Socialist Worker | issue 532 | July 2011

FILM REVIEW

The beauty of everyday life

The Tree of Life
Directed by Terrence Malick
Reviewed by Faline Bobier

Terrence Malick’s new film is nothing short of a masterpiece. Maybe he doesn’t achieve everything he’s trying for, but he does create a thing of immense beauty, unfathomable mystery and intimate familiarity, all at the same time.

The Tree of Life, as the title suggests, is taking on big questions: the origins of human life, our relationship to the cosmos, what happens after we die. But these large questions are grounded in the specific story that Malick uses to tie these questions to concrete reality. The somewhat autobiographical story of the O’Brien family living in Waco, Texas in the 1950s is both specific and universal.

The center of the film’s universe is Jack O’Brien. We first meet him, in the person of Sean Penn, as a middle-aged architect who lives amid gleaming skyscrapers and clean, ultramodern surfaces and who is haunted by the death, many years earlier, of his younger brother.

The opening scenes take us briefly back to Jack’s youth, acquainting us with his parents and allowing their grief over the loss of their son to cast a shadow of tragedy over everything to follow.

What follows immediately is the creation of the universe, which unfolds before our wondering, bewildered eyes and which is somewhat reminiscent of some of the grandiose scenes from Stanley Kubrick’s 2001: A Space Odyssey, but without the cold, removed distance that is there in most Kubrick films.

Malick is a filmmaker who always integrates the natural world into his vision and here the images are breathtaking and primordial. When I was in the theatre you could have heard a pin drop, in spite of the fact that there was almost no dialogue, or very little, for almost 45 minutes.

The scenes of family life are no less perfect, thanks in large part to the actors and the filmmaker, who collaborate to convey the feel of family life with very little of the overt social realism or dialogue that would usually require.

It is conveyed through the rigid gender roles embodied by Mr. and Mrs. O’Brien (Brad Pitt and Jessica Chastain) and by the three young actors who portray their sons, above all, Hunter McCracken, a first-timer who brings us inside young Jack’s restless, itching skin.

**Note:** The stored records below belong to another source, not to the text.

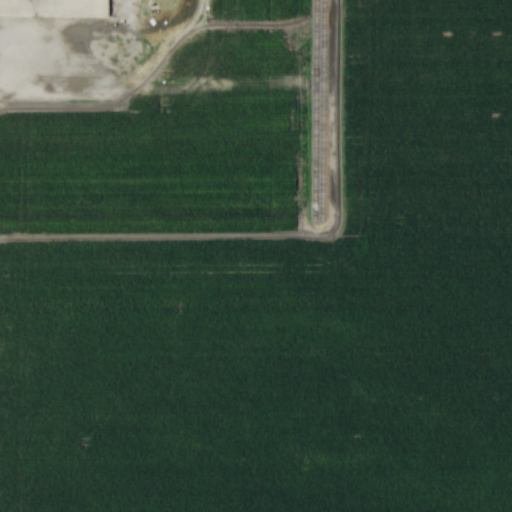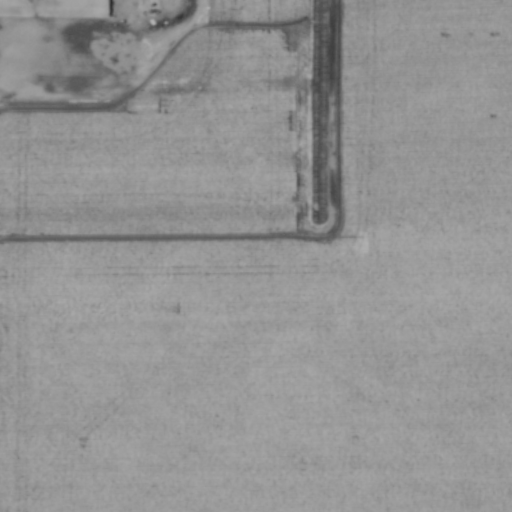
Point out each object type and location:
road: (78, 6)
crop: (293, 321)
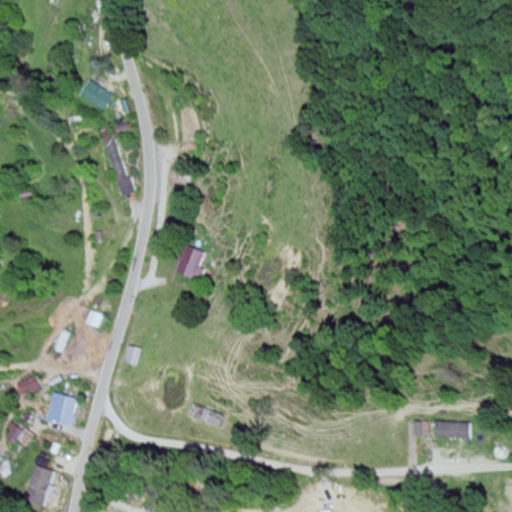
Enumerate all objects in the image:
building: (102, 97)
building: (123, 170)
road: (141, 256)
building: (196, 266)
building: (99, 321)
building: (136, 357)
building: (70, 411)
building: (213, 416)
building: (460, 432)
building: (19, 435)
building: (46, 488)
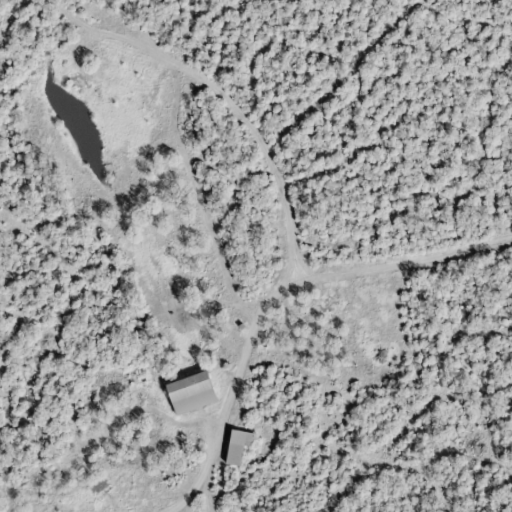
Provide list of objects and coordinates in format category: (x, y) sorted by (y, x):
building: (189, 393)
building: (189, 393)
building: (237, 445)
building: (236, 446)
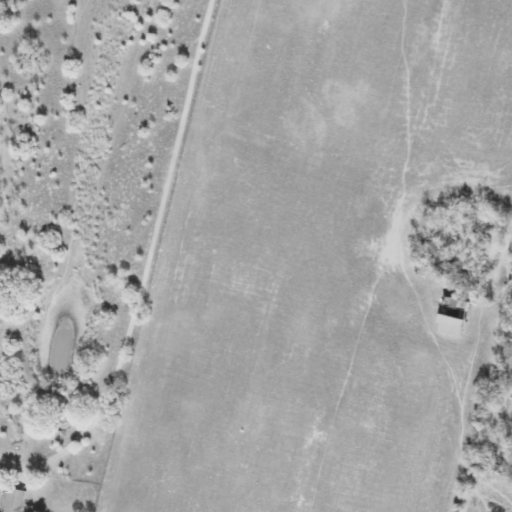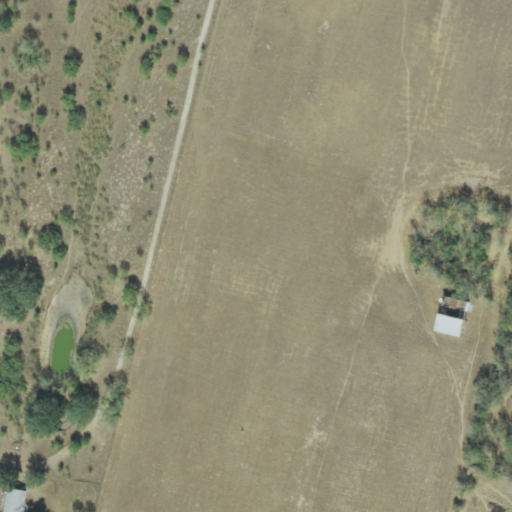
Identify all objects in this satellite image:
building: (453, 326)
building: (16, 500)
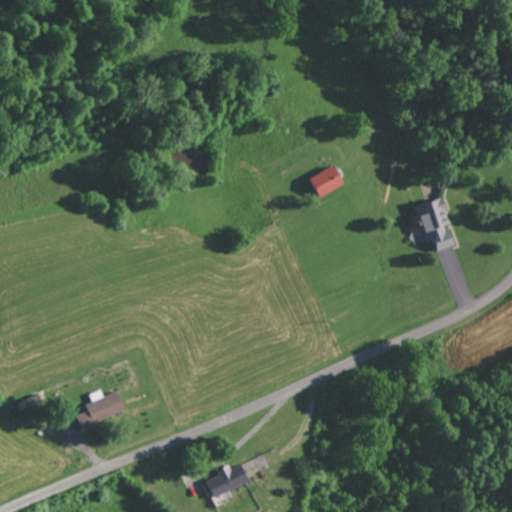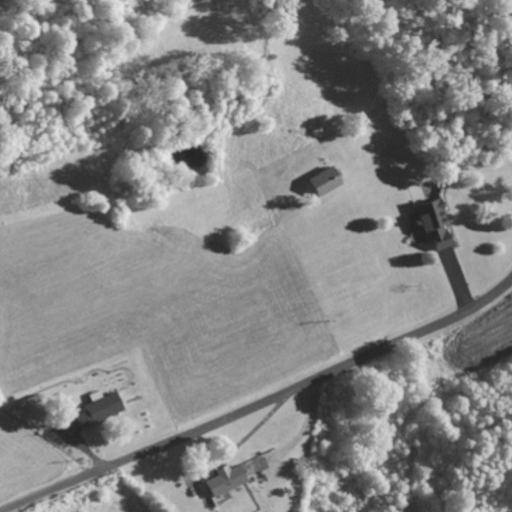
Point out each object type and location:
building: (323, 180)
building: (432, 223)
road: (263, 404)
building: (97, 410)
building: (223, 479)
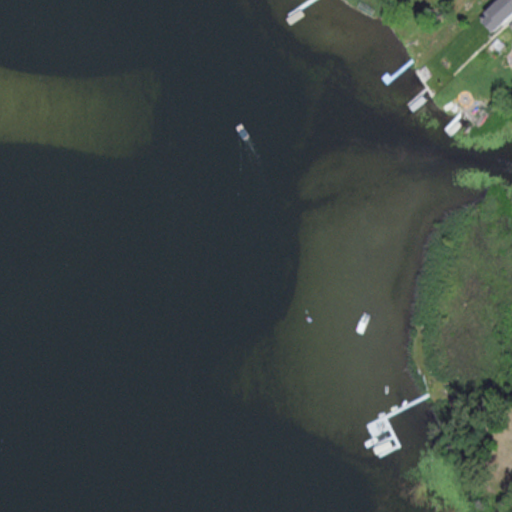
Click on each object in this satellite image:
building: (498, 13)
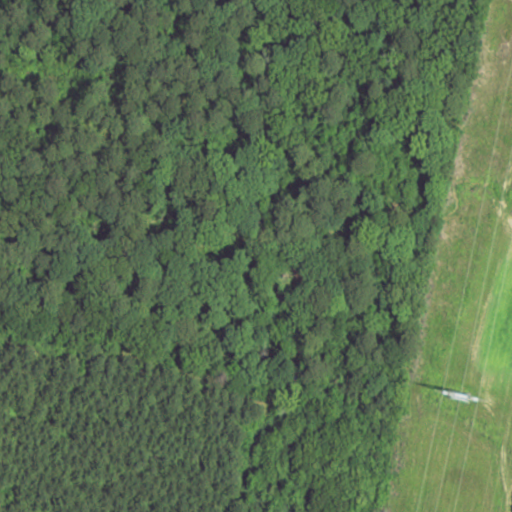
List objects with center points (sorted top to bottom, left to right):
power tower: (453, 400)
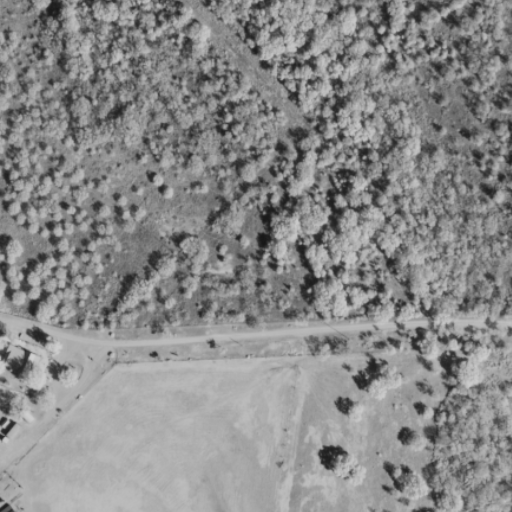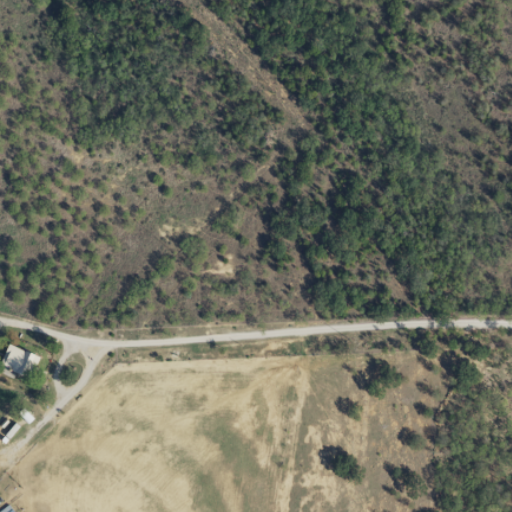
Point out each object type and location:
road: (262, 343)
building: (18, 361)
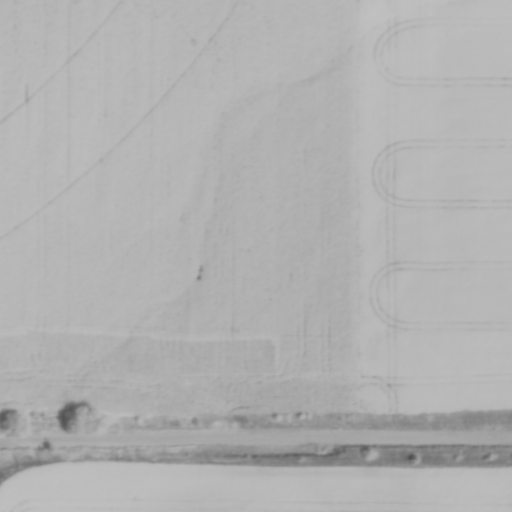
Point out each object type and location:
road: (256, 444)
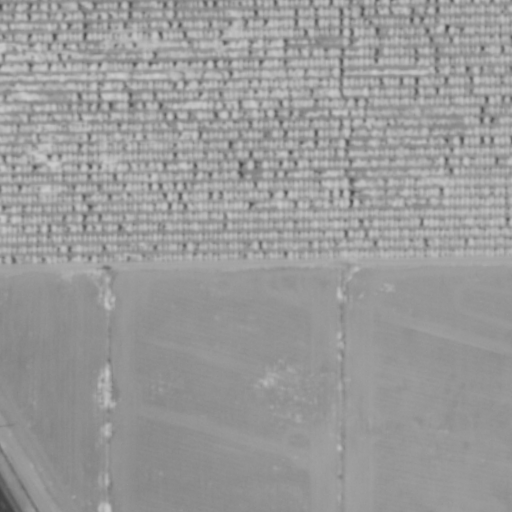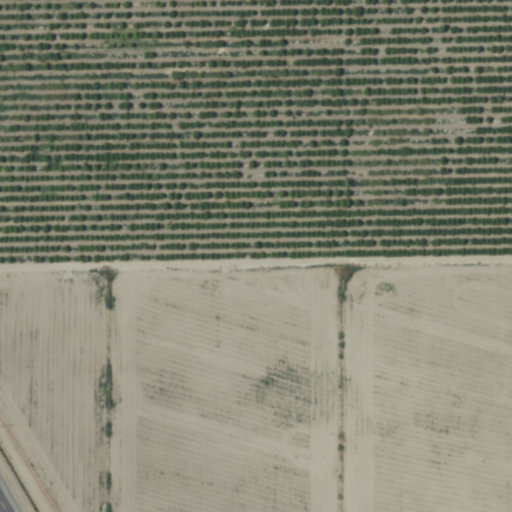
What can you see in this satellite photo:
crop: (17, 483)
road: (4, 503)
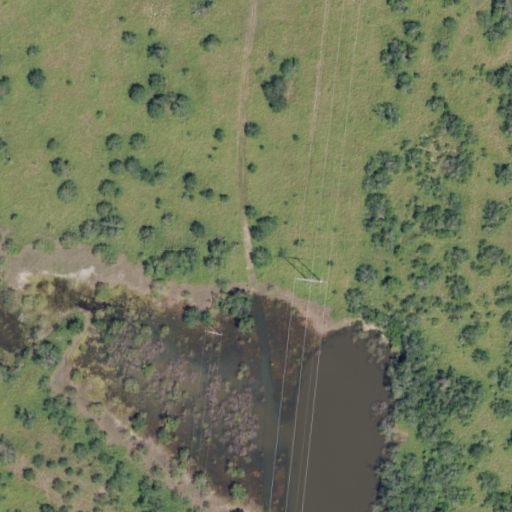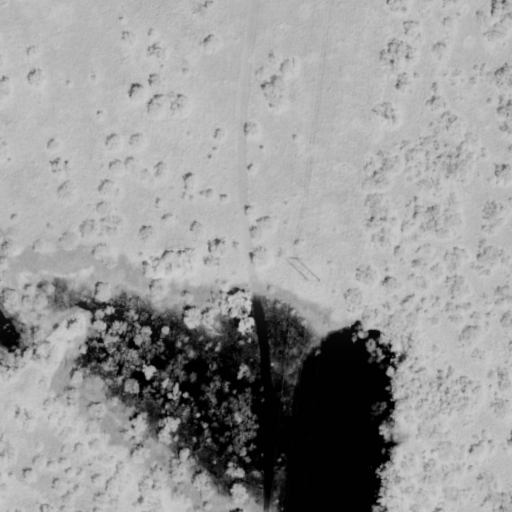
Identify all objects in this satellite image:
power tower: (311, 283)
power tower: (215, 331)
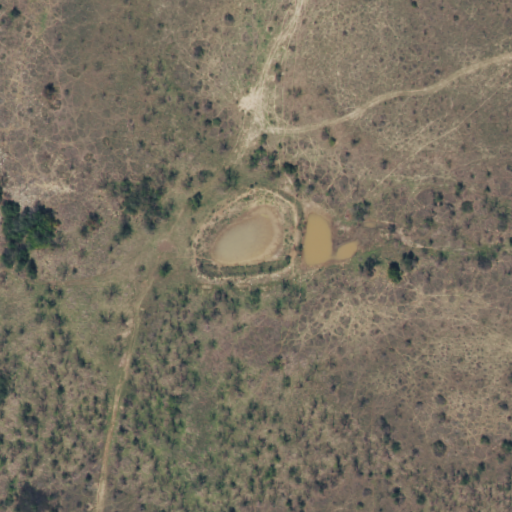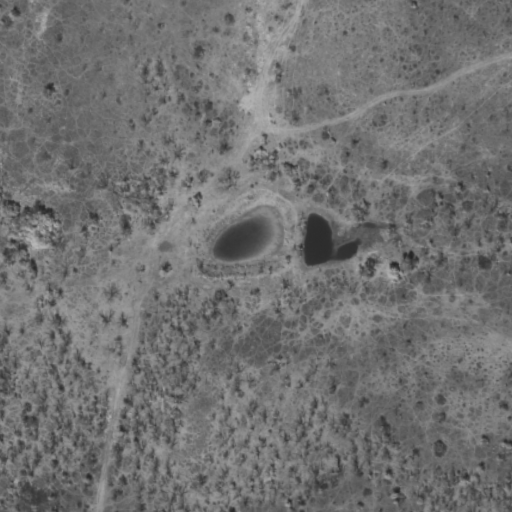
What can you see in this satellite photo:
road: (267, 74)
road: (221, 207)
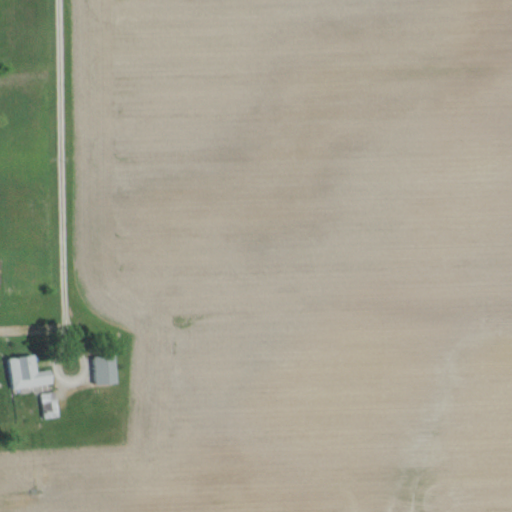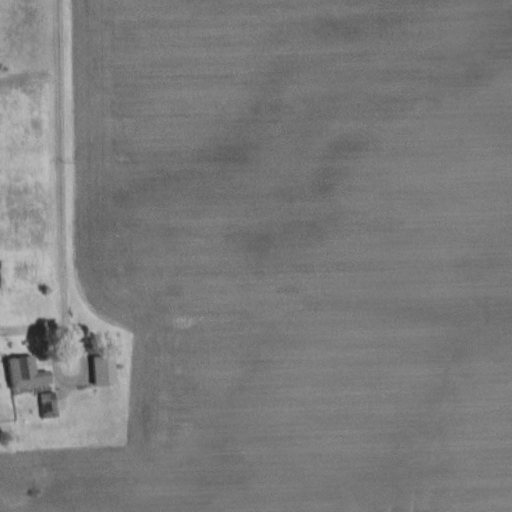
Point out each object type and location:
road: (58, 174)
building: (103, 368)
building: (21, 370)
building: (25, 371)
building: (45, 403)
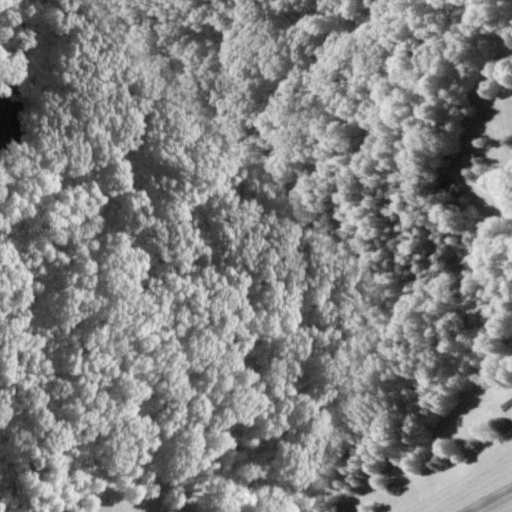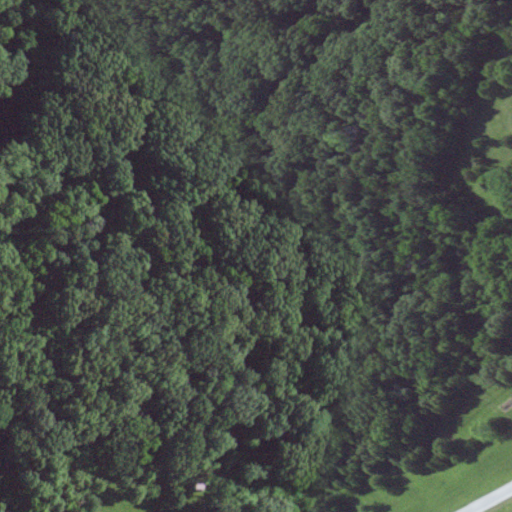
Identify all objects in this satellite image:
road: (490, 500)
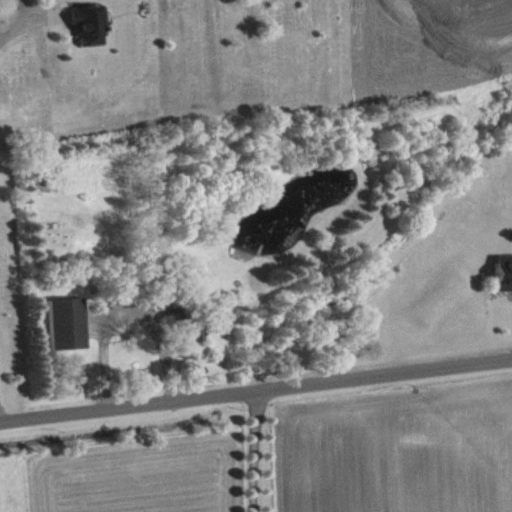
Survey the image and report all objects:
road: (2, 18)
building: (92, 25)
building: (505, 273)
building: (177, 314)
building: (70, 323)
building: (196, 333)
road: (103, 355)
road: (256, 387)
road: (253, 450)
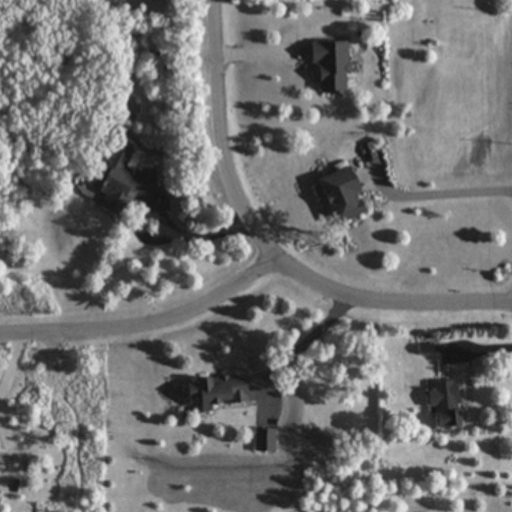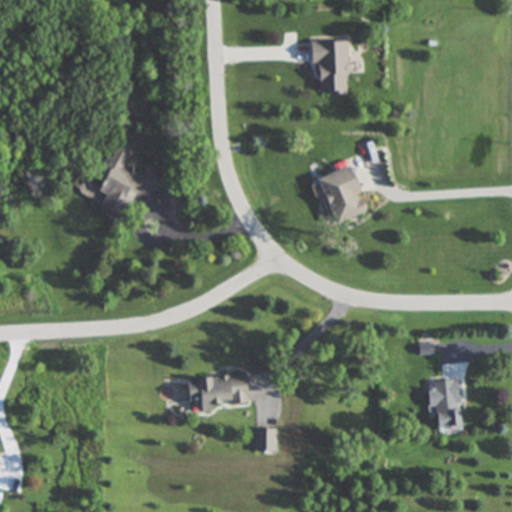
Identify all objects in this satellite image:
building: (329, 66)
building: (329, 67)
road: (218, 140)
building: (120, 180)
building: (121, 180)
road: (442, 192)
building: (340, 195)
building: (340, 196)
road: (184, 233)
road: (387, 312)
road: (145, 332)
road: (301, 343)
building: (215, 391)
building: (216, 392)
building: (442, 404)
building: (442, 405)
road: (0, 414)
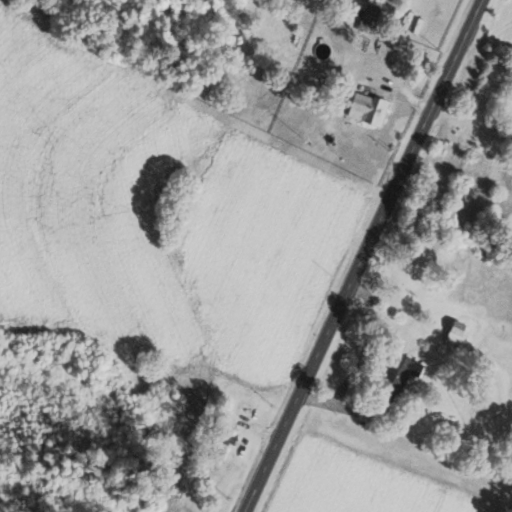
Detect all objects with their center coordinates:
building: (366, 21)
road: (490, 36)
building: (365, 108)
road: (475, 109)
road: (363, 256)
building: (452, 333)
road: (359, 356)
building: (393, 376)
building: (223, 443)
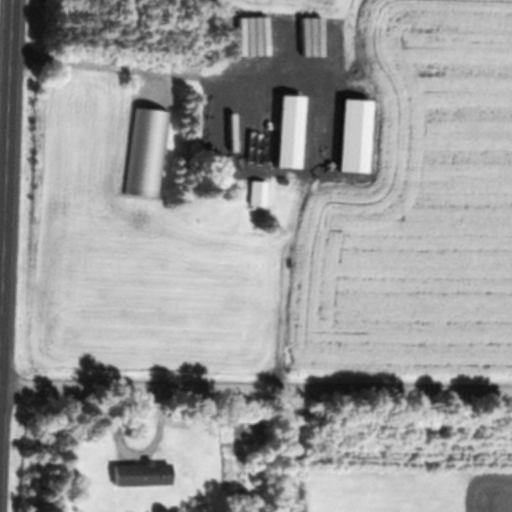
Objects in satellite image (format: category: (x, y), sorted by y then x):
building: (285, 21)
building: (289, 109)
building: (352, 118)
building: (241, 149)
road: (7, 192)
road: (255, 385)
building: (142, 474)
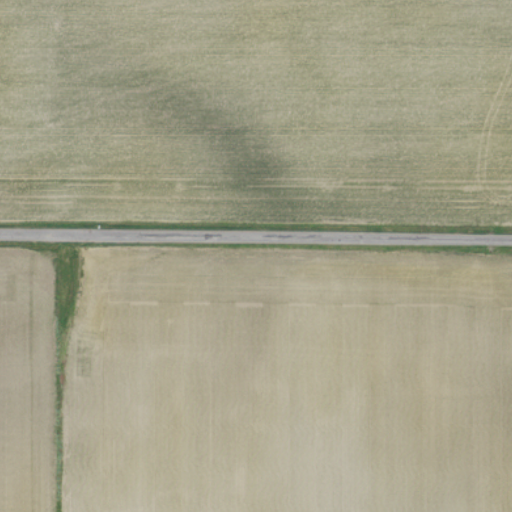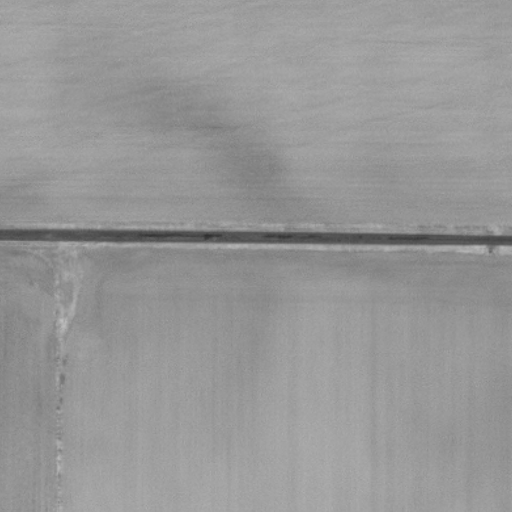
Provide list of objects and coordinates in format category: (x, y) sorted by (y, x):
road: (255, 238)
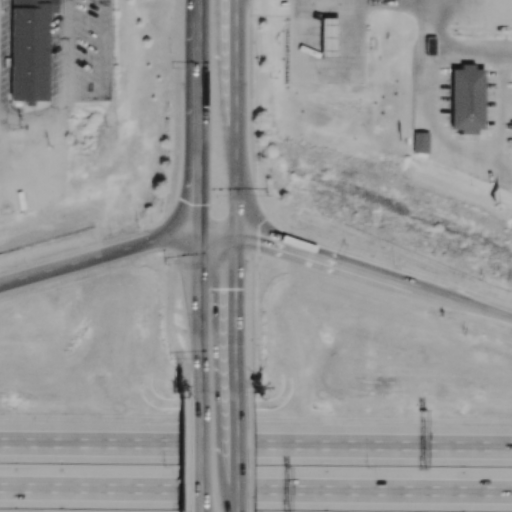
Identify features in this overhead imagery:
building: (328, 37)
building: (431, 47)
building: (29, 48)
building: (29, 49)
parking lot: (71, 52)
road: (105, 66)
road: (66, 89)
building: (467, 98)
building: (467, 99)
road: (500, 112)
road: (503, 135)
building: (420, 142)
building: (419, 143)
road: (185, 195)
road: (198, 195)
road: (234, 195)
road: (252, 196)
road: (167, 199)
traffic signals: (198, 203)
road: (250, 210)
road: (191, 236)
traffic signals: (256, 240)
road: (262, 241)
road: (74, 260)
road: (400, 286)
traffic signals: (234, 288)
road: (255, 448)
road: (197, 451)
road: (234, 451)
road: (247, 452)
road: (180, 454)
road: (256, 489)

The film manages both to convey the straitjacket of the rigid roles enforced in 1950s America and the beauty of those long summer days when it seemed you could be a child forever—as in Dylan Thomas’ famous poem on the fleeting nature of childhood, “I sang in my chains like the sea.”

The relationship between Mr. O’Brien and his sons, particularly Jack, is a troubled one. Pitt plays a man, living a life of quiet desperation, doing his best to conform to the role of stern male breadwinner. This alienates him from his children whom he deeply loves (creating an underlying conflict with Jack) and leaves him sadly bereft when he loses his job of many years, casually discarded by the company when it implements technology as a cost-cutting measure.

The ending of The Tree of Life is possibly the weakest element in the film—an attempt to depict the afterlife which only makes it look incredibly boring—but this is a film definitely worth seeing on the big screen, for all the beauty of everyday life it shows us.